O que fazer:
(a) No texto sobre as pinturas negras de Goya, em que cômodo da casa foram feitas as pinturas mais escuras?
(b) Dê sequência ao texto sobre as pinturas negras de Goya, começando logo depois da última frase.

Bloco de texto:
──────
Psicologia das pinturas negras de Goya

Vermelhão de mercúrio, auripigmento, branco chumbo, carvão vegetal negro de madeira de videira, azul da Prússia e vários tipos de ocre. Estes eram os pigmentos que o próprio Francisco de Goya preparava e foram usados para criar esses trabalhos a partir da Quinta del Sordo. Graças a diversos documentos históricos e testemunhos da época, sabemos até onde as pinturas ficavam expostas.

No andar de cima estavam Dos forasteros, O Santo Ofício, Asmodea, Um perro e dos Brujas, Átropos, Dos hombres e Dos mujeres. As mais escuras e impressionantes foram, curiosamente, feitas na sala de jantar, localizada no térreo e usada para eventos sociais. Ali estava Saturno, La romería de San Isidro, El gran cabrón, La Leocadia, Dos viejos, Judith e Holofernes.
──────
Registros exibidos:

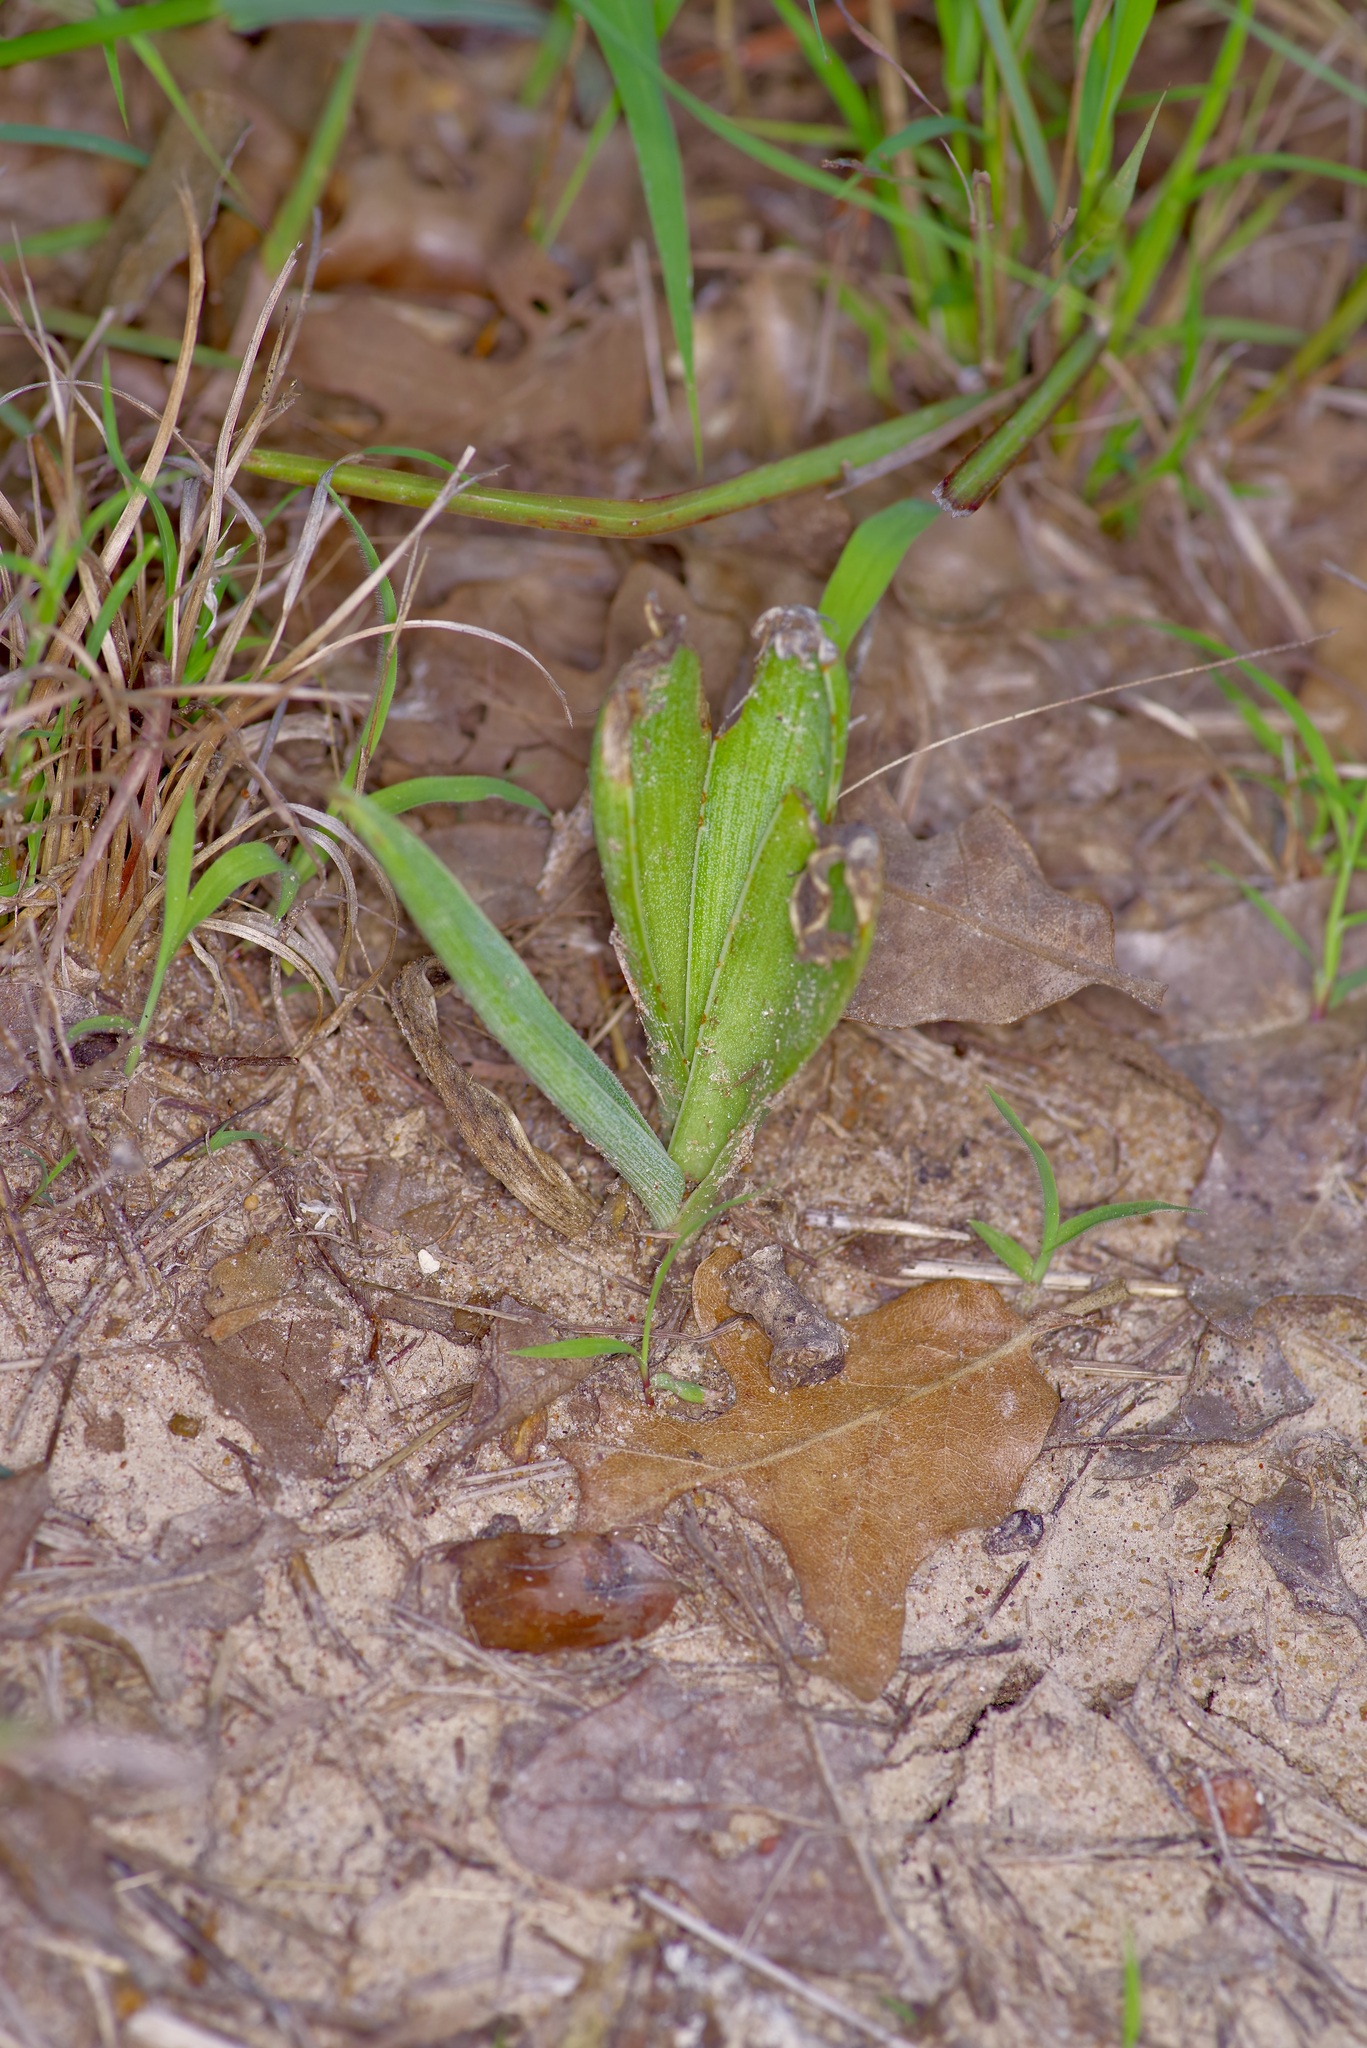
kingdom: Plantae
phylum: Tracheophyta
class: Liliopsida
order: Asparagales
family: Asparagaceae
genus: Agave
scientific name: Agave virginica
──────
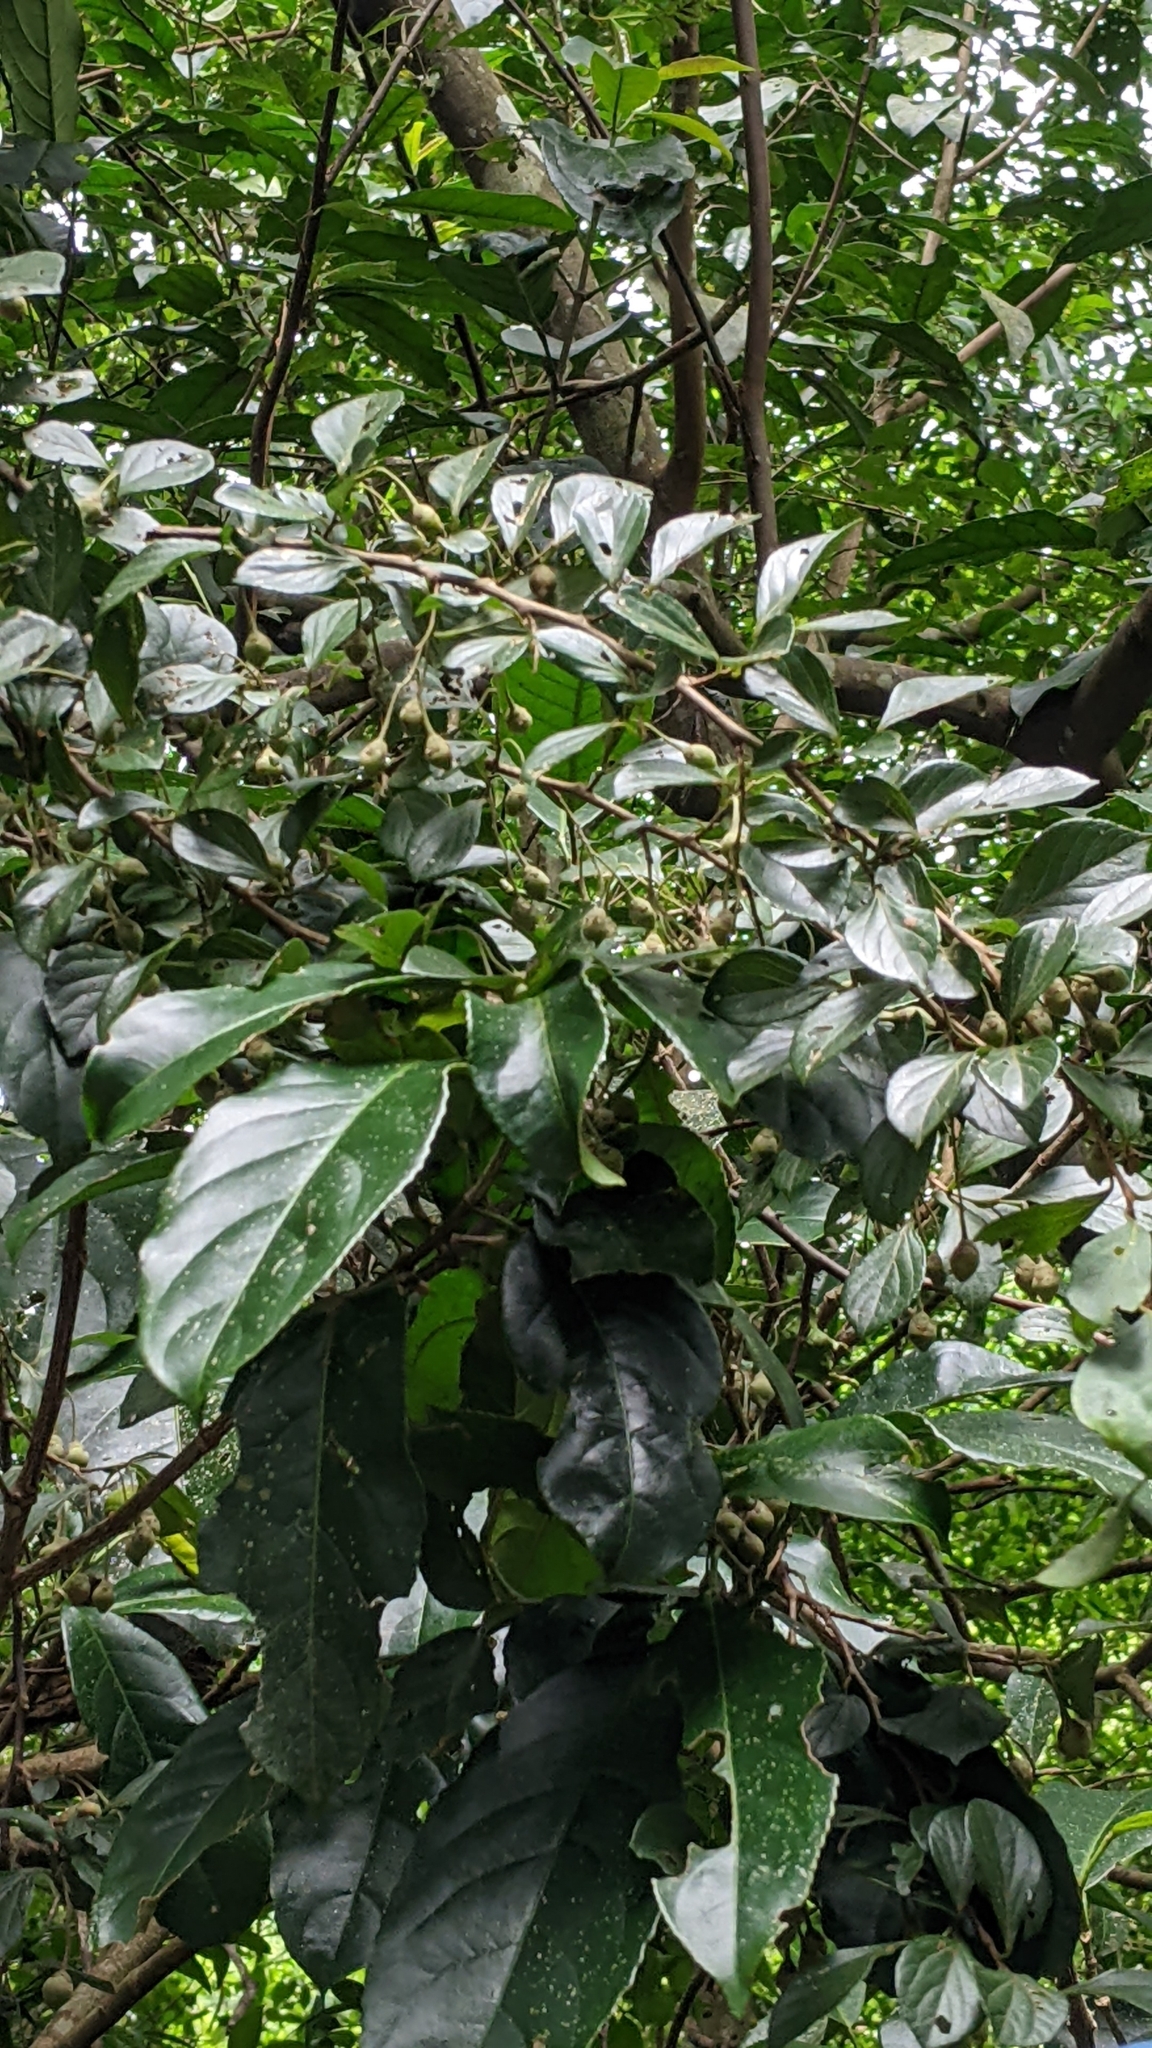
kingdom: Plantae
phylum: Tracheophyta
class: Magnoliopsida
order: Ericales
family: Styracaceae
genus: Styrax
──────
Respostas das tarefas:
(a) Na sala de jantar, que ficava no térreo.

(b)
Ele não se importou muito com o fato de as poucas visitas que ele recebia terem ficado chocadas com essas imagens. Nem que isso pudesse ser denunciado. Não podemos esquecer que Goya sempre foi um personagem incômodo para a Inquisição, para toda instituição eclesiástica que via em sua pessoa um artista que não hesitava em retratar as perversões daqueles que abusavam do poder.

Um dos objetivos da psicologia das pinturas negras de Goya é saber o que o levou a pintá-las. Não apenas nos perguntamos sobre o seu estado mental, se ele tinha ou não algum distúrbio. Uma das dúvidas é se ele as pintou por pura necessidade emocional, por simples prazer ou se queria deixar algo para a posteridade (e especificamente para o seu neto, a quem deixou a Quinta del Sordo).

Vamos analisar alguns aspectos do seu trabalho para compreender o seu mundo interior.

O sonho da razão produz monstros: a síndrome de Susac

Para entender o Goya das Pinturas Negras, é interessante falarmos primeiro sobre os Caprichos. Essas 80 gravuras já nos dão uma pista da mudança na vida do artista aragonês. Nesse momento, a sua doença autoimune já estava presente.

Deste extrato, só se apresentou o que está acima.